Distinguish between tile based rendering in general and the PowerVR2 as a pioneering early example (in consumer space, old hat for flight sim visuals).
Cards that have less fill-rate are going to do worse on scenes with more depth complexity.
Sabre understands. Fill rate measures ability to write to a frame buffer. If you only write to each pixel exactly once, depth complexity doesn't come into it. Compared to a classic card, the overhead is the memory bandwidth associated with the bucket sorting. You can be clever and do some depth culling on the bucketed fragments to reduce their depth complexity (but this isn't too good as triangles decrease in size).
Before I even start, IANAHSGP (hot shot graphics programmer). While reading the article and learning how this chip does its thing, I had the sinking sensation that it's simply doing things the way old software renderers used to do it (especially the good old demos by Future Crew and friends).
The whole concept of wasteful polygon rendering comes from early hardware acceleration, which needed a simplified rendering scheme in its early days in order to produce hardware that is cheap enough to mass-market. They simply didn't have the means to put a pseudo-raytracer on a chip fast enough to play games, and the bottlenecks were elsewhere anyway (host CPU and bus).
Nevertheless, it's a smart deviation from the herd and sounds like good competition against Geforce MX (which is more like a TNT2 on steroids) as well as ATI's mid-range Fury and low-range Radeons that are gathering good popularity in the bargain performance market.
-Billco, Fnarg.com
I don't know if tile-based rendering actually delivers so much more performance, but for sure it is not new. NEC uses it for its PCX/PowerVR chipsets, which end up into Dreamcast consoles too. One thing tile-based rendering probalby delivers over other algorithms is antialiasing at low cost. Anyway, looks like STM is behind those chips as well, just check the links on their homepage (see article).
The article talks about the Windows drivers (complaining a bit about them - I assume they're still in development though).
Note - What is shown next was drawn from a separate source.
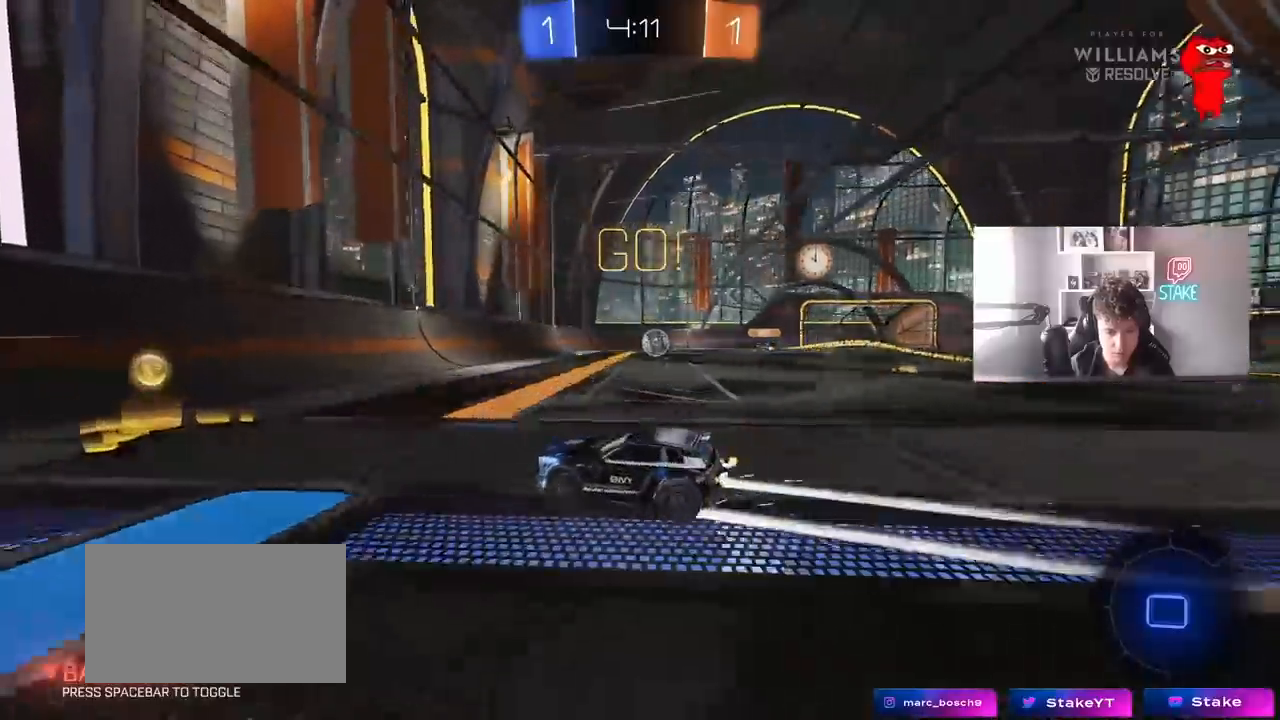
{"keys": ["d", "s"], "mouse": [], "mouse_move": "still", "events": [[183, "w", "up"], [283, "s", "down"], [417, "d", "down"]]}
It does mention openGL support in the windows drivers...
Does anyone know if there will be DRI support for this chipset any time soon? One of these days I'll have to upgrade from my old Voodoo Banshee card...
---
"They have strategic air commands, nuclear submarines, and John Wayne. We have this"
Hacker Public Radio is our Friend
It sounds like a nice card and yadda yadda. Are they going to supply X drivers with GLX support? Otherwise the card isn't worth buying.